Entropy-Gated Latent Recursion

Inference-time scaling has become the dominant lever for improving language-model reasoning, but existing methods derive rollout diversity from a single source: stochastic token-level sampling. We argue that this single-axis sampling space is fundamentally limiting, and identify a second, fully deterministic and complementary axis: the layer span L at which a frozen model's top decoder layers are recursively re-applied at high-uncertainty tokens. Different choices of L produce distinct rollouts that solve different subsets of problems, with no stochasticity. We instantiate this axis through Entropy-Gated Latent Recursion (EGLR), a training-free decoding procedure that re-applies the top-L layers for at most K_{\max} iterations until the next-token distribution converges. Combined with T temperature samples, EGLR turns a single-axis stochastic rollout pool into an L\times T Cartesian sampling space at almost the same per-rollout cost.

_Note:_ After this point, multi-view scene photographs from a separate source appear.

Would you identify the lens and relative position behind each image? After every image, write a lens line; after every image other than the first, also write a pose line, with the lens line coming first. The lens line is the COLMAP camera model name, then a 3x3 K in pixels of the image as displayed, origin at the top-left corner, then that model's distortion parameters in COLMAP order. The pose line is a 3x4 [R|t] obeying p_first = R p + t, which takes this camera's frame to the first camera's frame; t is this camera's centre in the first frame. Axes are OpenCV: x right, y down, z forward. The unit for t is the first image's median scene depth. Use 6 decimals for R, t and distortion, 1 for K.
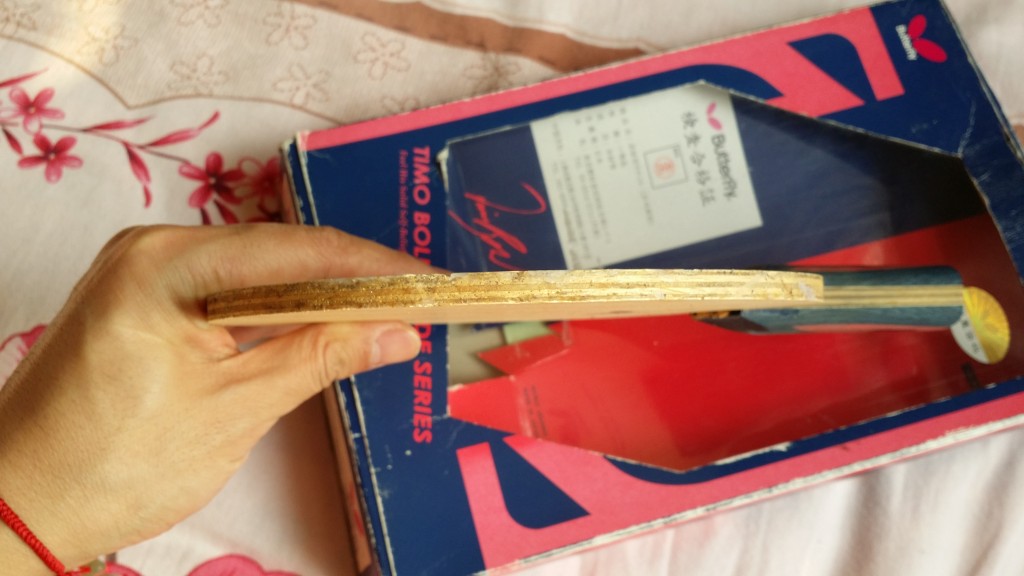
lens RADIAL K [[940.9, 0, 512.0], [0, 940.9, 288.0], [0, 0, 1]] dist [0.054870, -0.099197]
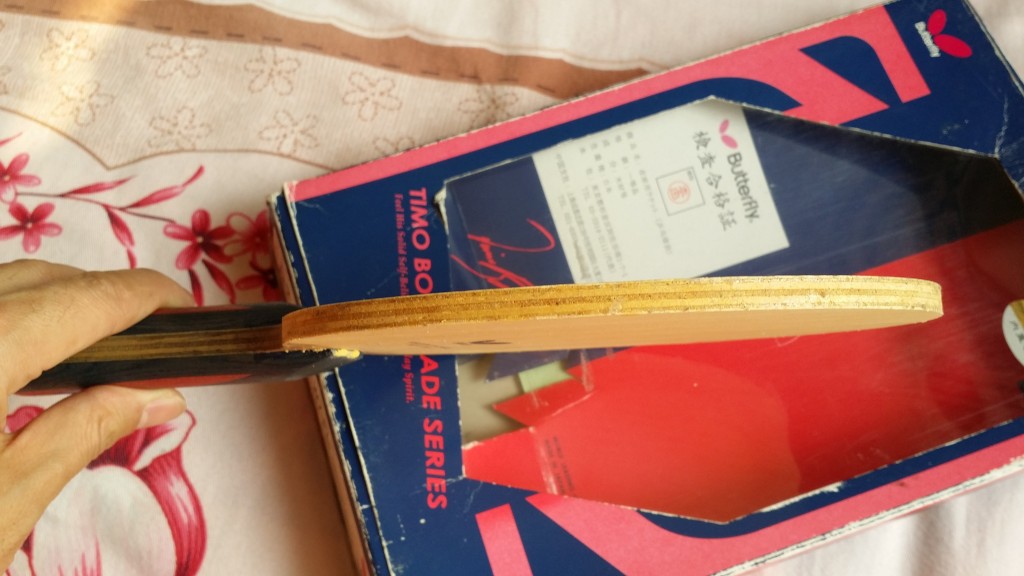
lens RADIAL K [[924.4, 0, 516.1], [0, 924.4, 304.6], [0, 0, 1]] dist [0.118280, -0.224929]
pose [[0.997531, -0.068530, -0.015358, 0.007347], [0.068219, 0.997472, -0.019905, -0.009110], [0.016684, 0.018808, 0.999684, 0.079287]]
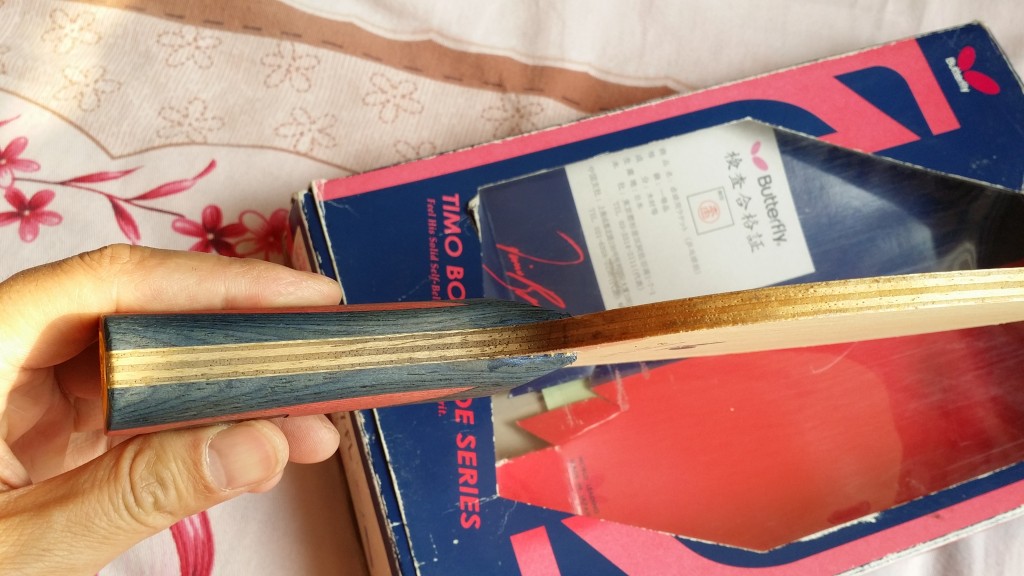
lens RADIAL K [[923.2, 0, 512.0], [0, 923.2, 288.0], [0, 0, 1]] dist [0.101919, -0.200832]
pose [[0.998163, -0.024210, 0.055535, -0.083785], [0.027060, 0.998324, -0.051165, -0.011672], [-0.054203, 0.052574, 0.997145, 0.108244]]
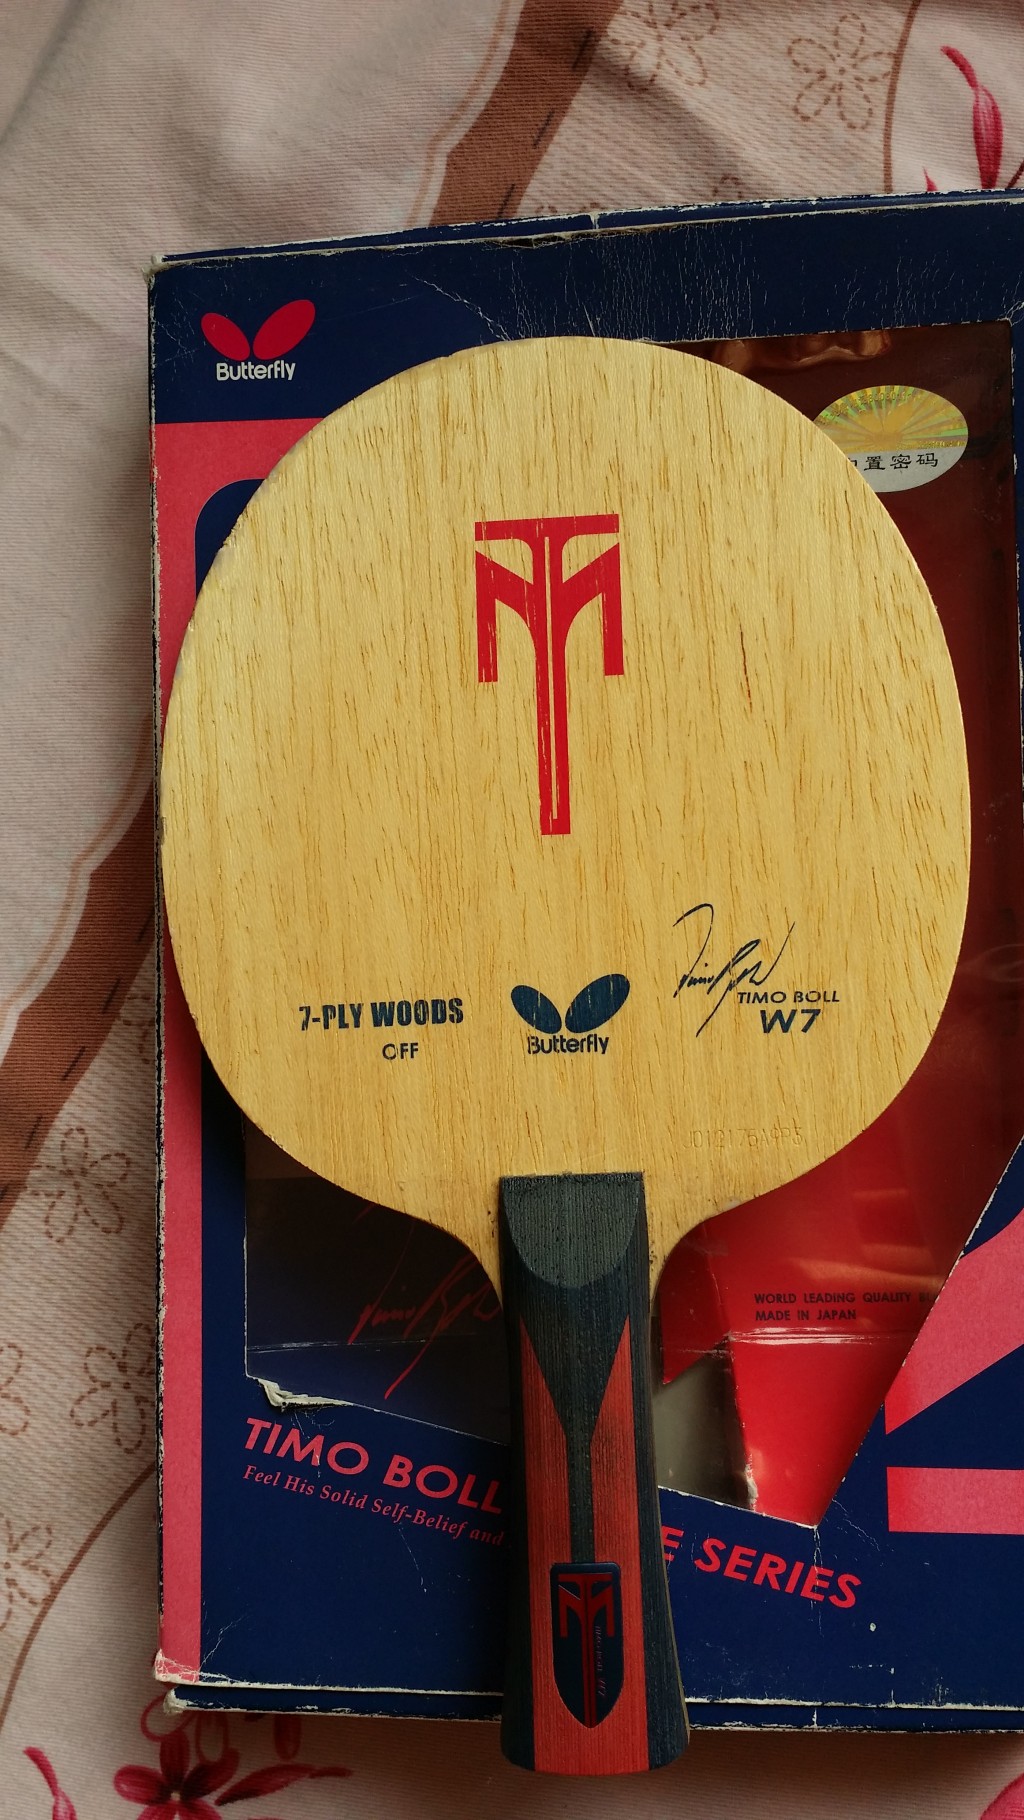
lens RADIAL K [[1639.5, 0, 509.0], [0, 1639.5, 893.0], [0, 0, 1]] dist [0.048923, -0.125447]
pose [[0.242993, -0.969975, -0.010144, 0.201886], [0.947600, 0.235126, 0.216264, -0.254284], [-0.207385, -0.062163, 0.976282, 0.157034]]
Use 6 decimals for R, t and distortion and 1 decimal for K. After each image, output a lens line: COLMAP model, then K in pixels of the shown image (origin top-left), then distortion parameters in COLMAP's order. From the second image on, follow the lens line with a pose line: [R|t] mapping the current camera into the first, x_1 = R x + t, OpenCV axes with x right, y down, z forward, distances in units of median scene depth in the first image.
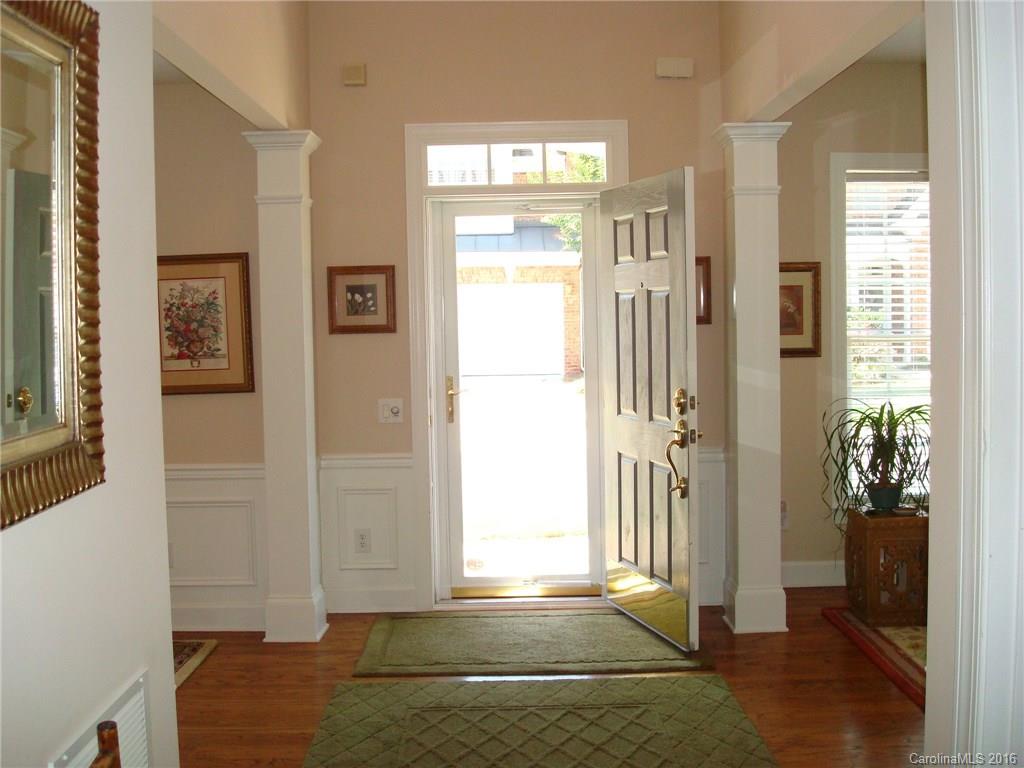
lens RADIAL K [[1072.8, 0, 512.0], [0, 1072.8, 384.0], [0, 0, 1]] dist [-0.116093, -0.003930]
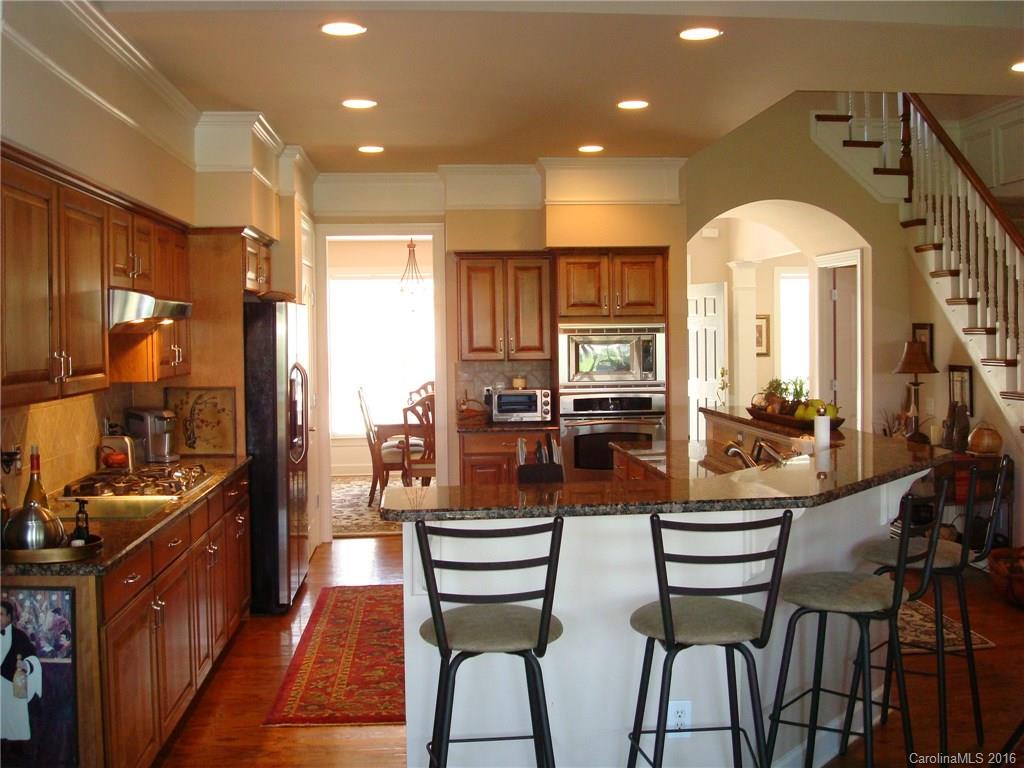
lens RADIAL K [[1072.8, 0, 512.0], [0, 1072.8, 384.0], [0, 0, 1]] dist [-0.116093, -0.003930]
pose [[0.996133, 0.003561, 0.087789, -0.497831], [-0.002265, 0.999887, -0.014855, 0.073690], [-0.087832, 0.014599, 0.996028, -1.323268]]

We characterize this space across 8 instruction-tuned models and 6 math reasoning benchmarks, and show that the L-axis is genuinely complementary to temperature: on MATH-500 with Qwen2.5-3B-Instruct, the joint L\times T oracle reaches 91.6%, +8.2 percentage points beyond the temperature-only oracle (83.4%) and +10.4 points beyond the layer-only oracle (81.2%), confirming that the two axes capture genuinely complementary problems. The expanded rollout pool provides richer per-prompt candidates for any downstream procedure that consumes rollouts, including self-consistency, best-of-N with verifiers, and group-relative RL training (GRPO), opening a new direction for inference-time scaling that does not rely on stochastic noise.